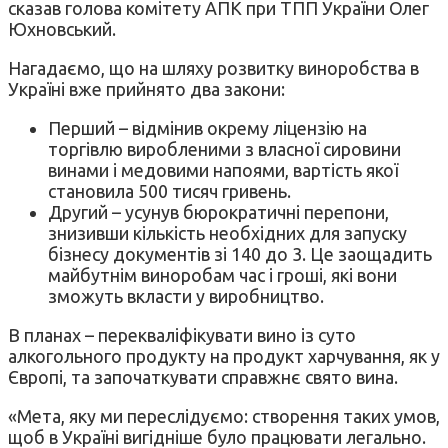
сказав голова комітету АПК при ТПП України Олег
Юхновський.
Нагадаємо, що на шляху розвитку виноробства в
Україні вже прийнято два закони:
Перший – відмінив окрему ліцензію на
торгівлю виробленими з власної сировини
винами і медовими напоями, вартість якої
становила 500 тисяч гривень.
Другий – усунув бюрократичні перепони,
знизивши кількість необхідних для запуску
бізнесу документів зі 140 до 3. Це заощадить
майбутнім виноробам час і гроші, які вони
зможуть вкласти у виробництво.
В планах – перекваліфікувати вино із суто
алкогольного продукту на продукт харчування, як у
Європі, та започаткувати справжнє свято вина.
«Мета, яку ми переслідуємо: створення таких умов,
щоб в Україні вигідніше було працювати легально.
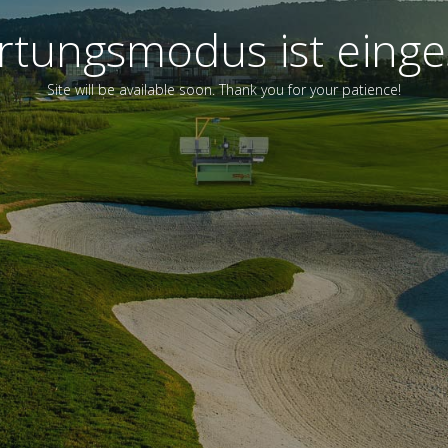
tungsmodus ist einge
Site will be available soon. Thank you for your patience!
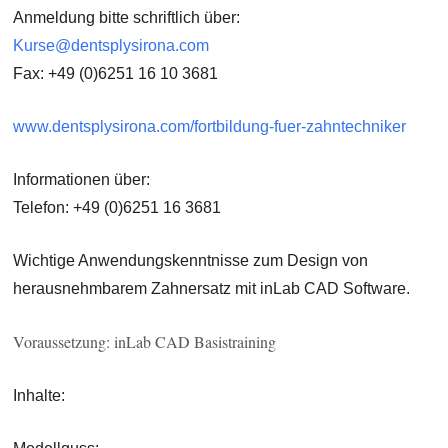
Anmeldung bitte
schriftlich
über:
Kurse@dentsplysirona.com
Fax:
+49 (0)6251 16 10 3681
www.dentsplysirona.com/fortbildung-fuer-zahntechniker
Informationen über:
Telefon: +49 (0)6251 16 3681
Wichtige Anwendungskenntnisse zum Design von
herausnehmbarem Zahnersatz mit inLab CAD Software.
Voraussetzung:
inLab CAD Basistraining
Inhalte:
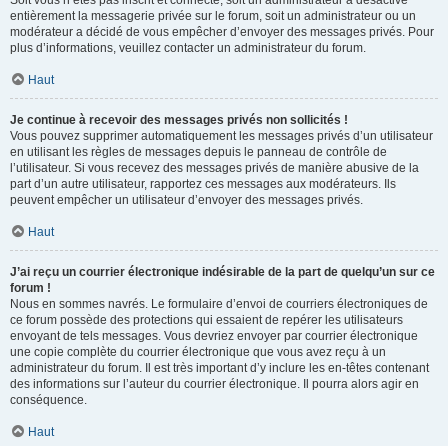
Soit vous n’êtes pas inscrit et connecté, soit un administrateur a désactivé
entièrement la messagerie privée sur le forum, soit un administrateur ou un
modérateur a décidé de vous empêcher d’envoyer des messages privés. Pour
plus d’informations, veuillez contacter un administrateur du forum.
Haut
Je continue à recevoir des messages privés non sollicités !
Vous pouvez supprimer automatiquement les messages privés d’un utilisateur
en utilisant les règles de messages depuis le panneau de contrôle de
l’utilisateur. Si vous recevez des messages privés de manière abusive de la
part d’un autre utilisateur, rapportez ces messages aux modérateurs. Ils
peuvent empêcher un utilisateur d’envoyer des messages privés.
Haut
J’ai reçu un courrier électronique indésirable de la part de quelqu’un sur ce
forum !
Nous en sommes navrés. Le formulaire d’envoi de courriers électroniques de
ce forum possède des protections qui essaient de repérer les utilisateurs
envoyant de tels messages. Vous devriez envoyer par courrier électronique
une copie complète du courrier électronique que vous avez reçu à un
administrateur du forum. Il est très important d’y inclure les en-têtes contenant
des informations sur l’auteur du courrier électronique. Il pourra alors agir en
conséquence.
Haut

##########

■ Work required
Your copy should hold the lines from the one with "Wichtige Anwendungskenntnisse zum Design von" up to and including the one with "Soit vous n’êtes", exactly as in the data above, and no pictures.

■ Solution to the problem
Wichtige Anwendungskenntnisse zum Design von
herausnehmbarem Zahnersatz mit inLab CAD Software.
Voraussetzung:
inLab CAD Basistraining
Inhalte:
Soit vous n’êtes pas inscrit et connecté, soit un administrateur a désactivé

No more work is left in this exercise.